_Your goal_
Reproduce the following lines verbatim, keeping every character, space, and line break unchanged.

_Given information_
+---+

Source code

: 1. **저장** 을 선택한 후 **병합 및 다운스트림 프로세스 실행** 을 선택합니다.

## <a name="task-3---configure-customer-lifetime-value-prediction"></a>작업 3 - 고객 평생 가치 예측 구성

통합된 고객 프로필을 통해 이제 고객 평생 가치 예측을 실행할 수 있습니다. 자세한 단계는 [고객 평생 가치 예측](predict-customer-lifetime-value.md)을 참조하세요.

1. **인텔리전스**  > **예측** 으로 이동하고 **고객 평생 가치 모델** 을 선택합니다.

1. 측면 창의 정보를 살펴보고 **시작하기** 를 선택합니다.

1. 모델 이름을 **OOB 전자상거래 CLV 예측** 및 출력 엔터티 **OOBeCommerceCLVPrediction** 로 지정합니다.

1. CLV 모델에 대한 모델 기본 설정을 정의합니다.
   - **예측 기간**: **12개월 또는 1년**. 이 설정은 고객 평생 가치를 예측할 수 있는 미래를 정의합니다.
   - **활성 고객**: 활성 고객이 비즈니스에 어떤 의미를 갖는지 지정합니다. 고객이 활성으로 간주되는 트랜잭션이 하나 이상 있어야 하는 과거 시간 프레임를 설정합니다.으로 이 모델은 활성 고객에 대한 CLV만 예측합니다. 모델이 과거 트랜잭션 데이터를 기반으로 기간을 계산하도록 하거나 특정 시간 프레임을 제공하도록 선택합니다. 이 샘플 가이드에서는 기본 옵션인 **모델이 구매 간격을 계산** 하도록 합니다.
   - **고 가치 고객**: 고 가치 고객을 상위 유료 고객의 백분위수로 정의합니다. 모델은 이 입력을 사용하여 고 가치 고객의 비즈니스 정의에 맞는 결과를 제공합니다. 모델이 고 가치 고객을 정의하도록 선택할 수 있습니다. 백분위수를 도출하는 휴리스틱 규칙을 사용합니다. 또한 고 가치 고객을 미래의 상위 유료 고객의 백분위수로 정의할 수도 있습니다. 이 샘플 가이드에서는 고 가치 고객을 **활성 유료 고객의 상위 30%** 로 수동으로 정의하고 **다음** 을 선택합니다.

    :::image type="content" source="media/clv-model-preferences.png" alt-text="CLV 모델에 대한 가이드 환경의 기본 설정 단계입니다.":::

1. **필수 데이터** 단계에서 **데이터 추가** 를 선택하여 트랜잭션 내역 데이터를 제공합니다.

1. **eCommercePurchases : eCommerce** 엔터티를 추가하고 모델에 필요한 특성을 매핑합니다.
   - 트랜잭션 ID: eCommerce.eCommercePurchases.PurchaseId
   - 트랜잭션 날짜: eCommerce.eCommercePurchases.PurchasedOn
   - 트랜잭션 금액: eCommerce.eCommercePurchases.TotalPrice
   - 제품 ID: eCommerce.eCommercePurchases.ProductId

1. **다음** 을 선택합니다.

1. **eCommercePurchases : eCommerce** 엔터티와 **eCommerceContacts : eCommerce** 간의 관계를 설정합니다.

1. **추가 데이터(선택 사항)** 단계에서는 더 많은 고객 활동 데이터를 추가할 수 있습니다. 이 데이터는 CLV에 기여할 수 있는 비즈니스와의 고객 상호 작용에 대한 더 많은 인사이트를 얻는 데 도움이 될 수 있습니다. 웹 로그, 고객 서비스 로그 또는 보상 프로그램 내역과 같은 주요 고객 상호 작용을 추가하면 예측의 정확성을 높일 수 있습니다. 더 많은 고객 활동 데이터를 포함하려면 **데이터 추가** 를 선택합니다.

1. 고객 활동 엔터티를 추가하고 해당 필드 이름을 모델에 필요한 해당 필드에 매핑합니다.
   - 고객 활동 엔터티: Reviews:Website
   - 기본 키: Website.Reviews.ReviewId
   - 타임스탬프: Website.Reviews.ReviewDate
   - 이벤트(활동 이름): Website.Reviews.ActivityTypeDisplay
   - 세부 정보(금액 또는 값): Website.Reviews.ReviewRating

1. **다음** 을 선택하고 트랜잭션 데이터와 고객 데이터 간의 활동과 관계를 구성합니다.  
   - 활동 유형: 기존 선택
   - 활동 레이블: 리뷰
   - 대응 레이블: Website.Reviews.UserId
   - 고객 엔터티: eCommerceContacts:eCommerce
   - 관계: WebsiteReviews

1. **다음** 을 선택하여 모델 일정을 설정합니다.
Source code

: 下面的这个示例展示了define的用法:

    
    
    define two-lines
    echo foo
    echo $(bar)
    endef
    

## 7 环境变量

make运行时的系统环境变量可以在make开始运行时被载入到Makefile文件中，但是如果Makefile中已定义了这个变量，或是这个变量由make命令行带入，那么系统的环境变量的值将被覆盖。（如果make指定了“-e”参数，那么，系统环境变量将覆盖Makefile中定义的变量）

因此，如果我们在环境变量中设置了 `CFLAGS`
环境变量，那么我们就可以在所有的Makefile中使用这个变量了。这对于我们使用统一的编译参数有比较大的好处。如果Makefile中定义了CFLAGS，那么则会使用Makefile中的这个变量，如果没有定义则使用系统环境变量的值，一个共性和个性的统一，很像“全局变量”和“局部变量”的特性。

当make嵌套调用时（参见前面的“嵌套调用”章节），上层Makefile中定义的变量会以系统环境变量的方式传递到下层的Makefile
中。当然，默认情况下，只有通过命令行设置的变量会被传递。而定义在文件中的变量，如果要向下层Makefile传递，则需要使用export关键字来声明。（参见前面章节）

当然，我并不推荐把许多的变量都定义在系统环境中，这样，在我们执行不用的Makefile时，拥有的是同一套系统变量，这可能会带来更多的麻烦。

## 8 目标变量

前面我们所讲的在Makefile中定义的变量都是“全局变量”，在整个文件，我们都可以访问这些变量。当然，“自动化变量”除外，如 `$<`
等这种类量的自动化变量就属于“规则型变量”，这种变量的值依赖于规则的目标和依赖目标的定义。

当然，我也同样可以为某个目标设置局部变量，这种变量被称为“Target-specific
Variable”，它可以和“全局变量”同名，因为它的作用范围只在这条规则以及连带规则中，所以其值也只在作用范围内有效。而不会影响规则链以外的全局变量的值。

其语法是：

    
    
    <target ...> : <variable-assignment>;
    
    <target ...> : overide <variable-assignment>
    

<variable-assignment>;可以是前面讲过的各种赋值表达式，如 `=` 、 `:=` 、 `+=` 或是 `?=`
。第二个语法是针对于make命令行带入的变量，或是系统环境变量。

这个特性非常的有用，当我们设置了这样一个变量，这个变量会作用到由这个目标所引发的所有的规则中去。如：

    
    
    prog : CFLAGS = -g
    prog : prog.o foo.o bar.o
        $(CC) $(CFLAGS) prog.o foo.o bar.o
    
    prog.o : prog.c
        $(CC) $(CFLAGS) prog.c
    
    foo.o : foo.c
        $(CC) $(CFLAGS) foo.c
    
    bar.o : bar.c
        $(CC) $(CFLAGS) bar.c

+---+

_Response_
Source code

: 1. **저장** 을 선택한 후 **병합 및 다운스트림 프로세스 실행** 을 선택합니다.

## <a name="task-3---configure-customer-lifetime-value-prediction"></a>작업 3 - 고객 평생 가치 예측 구성

통합된 고객 프로필을 통해 이제 고객 평생 가치 예측을 실행할 수 있습니다. 자세한 단계는 [고객 평생 가치 예측](predict-customer-lifetime-value.md)을 참조하세요.

1. **인텔리전스**  > **예측** 으로 이동하고 **고객 평생 가치 모델** 을 선택합니다.

1. 측면 창의 정보를 살펴보고 **시작하기** 를 선택합니다.

1. 모델 이름을 **OOB 전자상거래 CLV 예측** 및 출력 엔터티 **OOBeCommerceCLVPrediction** 로 지정합니다.

1. CLV 모델에 대한 모델 기본 설정을 정의합니다.
   - **예측 기간**: **12개월 또는 1년**. 이 설정은 고객 평생 가치를 예측할 수 있는 미래를 정의합니다.
   - **활성 고객**: 활성 고객이 비즈니스에 어떤 의미를 갖는지 지정합니다. 고객이 활성으로 간주되는 트랜잭션이 하나 이상 있어야 하는 과거 시간 프레임를 설정합니다.으로 이 모델은 활성 고객에 대한 CLV만 예측합니다. 모델이 과거 트랜잭션 데이터를 기반으로 기간을 계산하도록 하거나 특정 시간 프레임을 제공하도록 선택합니다. 이 샘플 가이드에서는 기본 옵션인 **모델이 구매 간격을 계산** 하도록 합니다.
   - **고 가치 고객**: 고 가치 고객을 상위 유료 고객의 백분위수로 정의합니다. 모델은 이 입력을 사용하여 고 가치 고객의 비즈니스 정의에 맞는 결과를 제공합니다. 모델이 고 가치 고객을 정의하도록 선택할 수 있습니다. 백분위수를 도출하는 휴리스틱 규칙을 사용합니다. 또한 고 가치 고객을 미래의 상위 유료 고객의 백분위수로 정의할 수도 있습니다. 이 샘플 가이드에서는 고 가치 고객을 **활성 유료 고객의 상위 30%** 로 수동으로 정의하고 **다음** 을 선택합니다.

    :::image type="content" source="media/clv-model-preferences.png" alt-text="CLV 모델에 대한 가이드 환경의 기본 설정 단계입니다.":::

1. **필수 데이터** 단계에서 **데이터 추가** 를 선택하여 트랜잭션 내역 데이터를 제공합니다.

1. **eCommercePurchases : eCommerce** 엔터티를 추가하고 모델에 필요한 특성을 매핑합니다.
   - 트랜잭션 ID: eCommerce.eCommercePurchases.PurchaseId
   - 트랜잭션 날짜: eCommerce.eCommercePurchases.PurchasedOn
   - 트랜잭션 금액: eCommerce.eCommercePurchases.TotalPrice
   - 제품 ID: eCommerce.eCommercePurchases.ProductId

1. **다음** 을 선택합니다.

1. **eCommercePurchases : eCommerce** 엔터티와 **eCommerceContacts : eCommerce** 간의 관계를 설정합니다.

1. **추가 데이터(선택 사항)** 단계에서는 더 많은 고객 활동 데이터를 추가할 수 있습니다. 이 데이터는 CLV에 기여할 수 있는 비즈니스와의 고객 상호 작용에 대한 더 많은 인사이트를 얻는 데 도움이 될 수 있습니다. 웹 로그, 고객 서비스 로그 또는 보상 프로그램 내역과 같은 주요 고객 상호 작용을 추가하면 예측의 정확성을 높일 수 있습니다. 더 많은 고객 활동 데이터를 포함하려면 **데이터 추가** 를 선택합니다.

1. 고객 활동 엔터티를 추가하고 해당 필드 이름을 모델에 필요한 해당 필드에 매핑합니다.
   - 고객 활동 엔터티: Reviews:Website
   - 기본 키: Website.Reviews.ReviewId
   - 타임스탬프: Website.Reviews.ReviewDate
   - 이벤트(활동 이름): Website.Reviews.ActivityTypeDisplay
   - 세부 정보(금액 또는 값): Website.Reviews.ReviewRating

1. **다음** 을 선택하고 트랜잭션 데이터와 고객 데이터 간의 활동과 관계를 구성합니다.  
   - 활동 유형: 기존 선택
   - 활동 레이블: 리뷰
   - 대응 레이블: Website.Reviews.UserId
   - 고객 엔터티: eCommerceContacts:eCommerce
   - 관계: WebsiteReviews

1. **다음** 을 선택하여 모델 일정을 설정합니다.
Source code

: 下面的这个示例展示了define的用法:

    
    
    define two-lines
    echo foo
    echo $(bar)
    endef
    

## 7 环境变量

make运行时的系统环境变量可以在make开始运行时被载入到Makefile文件中，但是如果Makefile中已定义了这个变量，或是这个变量由make命令行带入，那么系统的环境变量的值将被覆盖。（如果make指定了“-e”参数，那么，系统环境变量将覆盖Makefile中定义的变量）

因此，如果我们在环境变量中设置了 `CFLAGS`
环境变量，那么我们就可以在所有的Makefile中使用这个变量了。这对于我们使用统一的编译参数有比较大的好处。如果Makefile中定义了CFLAGS，那么则会使用Makefile中的这个变量，如果没有定义则使用系统环境变量的值，一个共性和个性的统一，很像“全局变量”和“局部变量”的特性。

当make嵌套调用时（参见前面的“嵌套调用”章节），上层Makefile中定义的变量会以系统环境变量的方式传递到下层的Makefile
中。当然，默认情况下，只有通过命令行设置的变量会被传递。而定义在文件中的变量，如果要向下层Makefile传递，则需要使用export关键字来声明。（参见前面章节）

当然，我并不推荐把许多的变量都定义在系统环境中，这样，在我们执行不用的Makefile时，拥有的是同一套系统变量，这可能会带来更多的麻烦。

## 8 目标变量

前面我们所讲的在Makefile中定义的变量都是“全局变量”，在整个文件，我们都可以访问这些变量。当然，“自动化变量”除外，如 `$<`
等这种类量的自动化变量就属于“规则型变量”，这种变量的值依赖于规则的目标和依赖目标的定义。

当然，我也同样可以为某个目标设置局部变量，这种变量被称为“Target-specific
Variable”，它可以和“全局变量”同名，因为它的作用范围只在这条规则以及连带规则中，所以其值也只在作用范围内有效。而不会影响规则链以外的全局变量的值。

其语法是：

    
    
    <target ...> : <variable-assignment>;
    
    <target ...> : overide <variable-assignment>
    

<variable-assignment>;可以是前面讲过的各种赋值表达式，如 `=` 、 `:=` 、 `+=` 或是 `?=`
。第二个语法是针对于make命令行带入的变量，或是系统环境变量。

这个特性非常的有用，当我们设置了这样一个变量，这个变量会作用到由这个目标所引发的所有的规则中去。如：

    
    
    prog : CFLAGS = -g
    prog : prog.o foo.o bar.o
        $(CC) $(CFLAGS) prog.o foo.o bar.o
    
    prog.o : prog.c
        $(CC) $(CFLAGS) prog.c
    
    foo.o : foo.c
        $(CC) $(CFLAGS) foo.c
    
    bar.o : bar.c
        $(CC) $(CFLAGS) bar.c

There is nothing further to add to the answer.